Reviews

Side Man

Side Man at the Apollo Theatre

A British theatre audience was always going to view Broadway transfer Side Man a bit suspiciously. In the 1999 Tony Awards, America’s highest theatrical accolades, three out of four nominations for Best New Play were British goods – Patrick Marber’s Closer, Martin McDonagh’s Lonesome West and the National’s production of Tennessee Williams’ long-lost early play Not About Nightingales – with only this offering by Warren Leight representing the home team. Despite the odds, guess who scooped the prize.

So my opinion may be tinged with reverse prejudice, or maybe it’s just plain culture clash, but I have to say that this part jazz age tribute, part family tragedy tale, directed by Michael Mayer, would never have won my vote over the other three, let’s be honest, superior contenders.

Still, Side Man is not without its allure.
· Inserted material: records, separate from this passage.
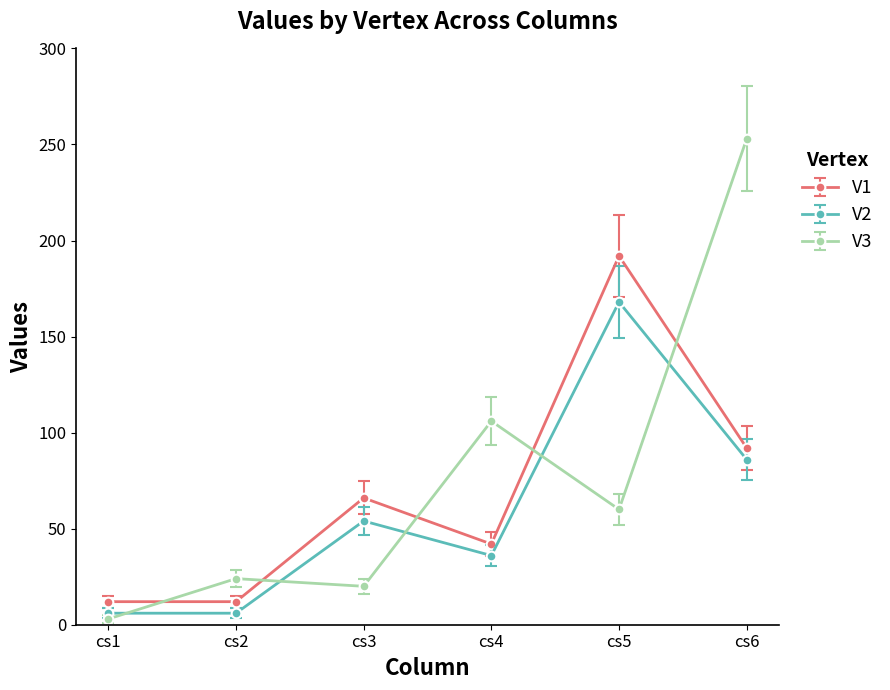

True or false: V1 has a value of 59 at cs6.

False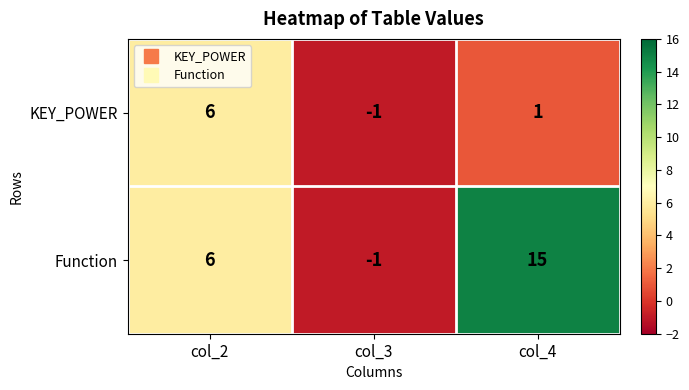

Reading right to left, transcribe all the data shown in this chart.

KEY_POWER: col_4=1	col_3=-1	col_2=6
Function: col_4=15	col_3=-1	col_2=6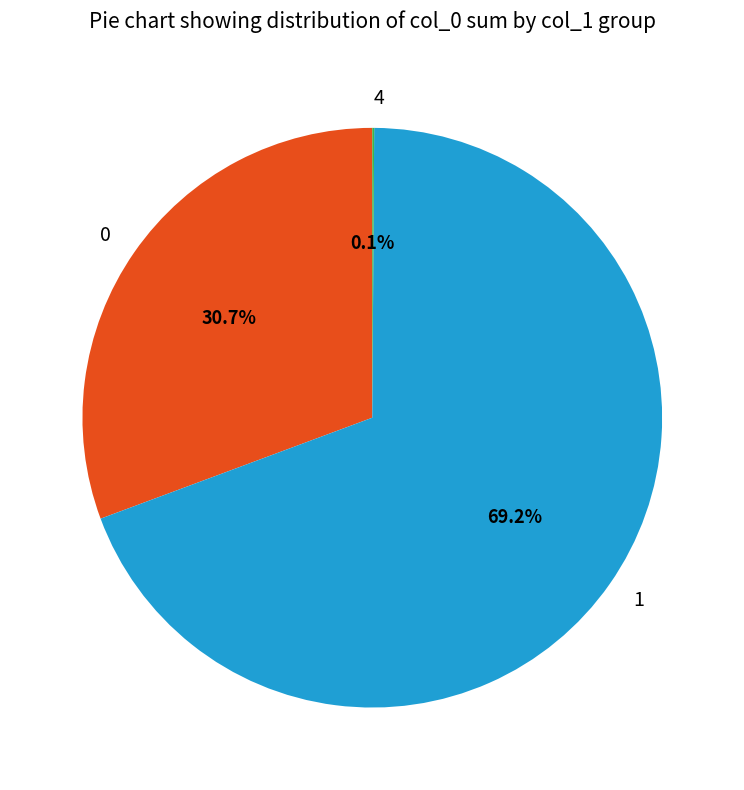

Which category accounts for the majority?

1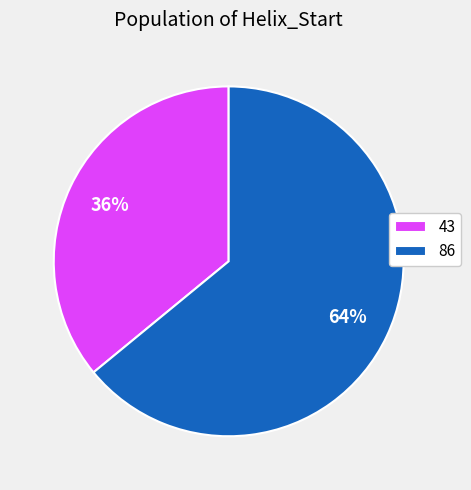

What is the majority slice?

86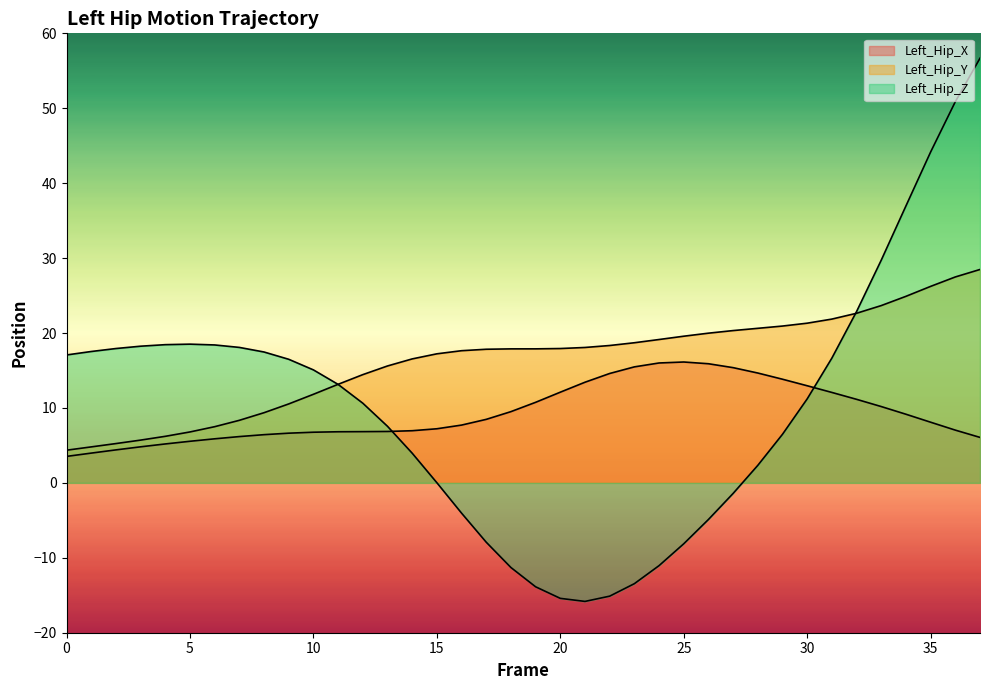

Is the value of Left_Hip_Y at 2 greater than the value of Left_Hip_X at 29?

No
It tells the story of a family torn apart by the trumpeter father’s single-minded devotion to his music, despite the gradual but ceaseless decline of jazz from the hip 50s to the soulless 80s.

Edie Falco (best known from TV’s The Sopranos), as mother Terry, is absolutely the most compelling aspect of this production. In bone-chilling fashion, she charts the transformation of Terry from a giggling and naïve young girl who always orders Shirley Temples to a bitter and suicidal alcoholic who wanders the streets of New York losing her clothes and her marbles.

Frank Wood is remarkable too as father Gene, who can’t look his son in the eye and prefers to caress his horn rather than his wife. To say that his acting is understated is an understatement. Wood’s performance, which won the show another Tony, is more about absence than presence, his Gene showing signs of life only when the music infuses him.

His sidekick sidemen (side men being the jobbing back up musicians in a jazz band) are a much more energetic lot and, with their banter, provide the evening’s comic fuel, particularly Michael Mastro’s lisping Ziggy and Kevin Geer’s heroin-riddled Jonesy.

Which leaves only the show’s biggest star, ex Beverley Hills 90210 Brandon Jason Priestley to stumble around the stage like a spare part as son Clifford, named after jazz man Clifford Brown. Priestley narrates his family implosion, but despite stepping directly in to the action as peacemaker at 10, 21 and 30 years of age, he remains disappointingly detached, both emotionally and physically.

I couldn’t help feeling detached either. A stronger Clifford would have helped as would some actual live jazz (which seems a gross oversight given the subject matter), but in the end, Side Man fails to captivate because Leight’s autobiographical story simply isn’t fleshed out enough. As part family tragedy and part jazz age tribute, it is, unfortunately, never wholly either.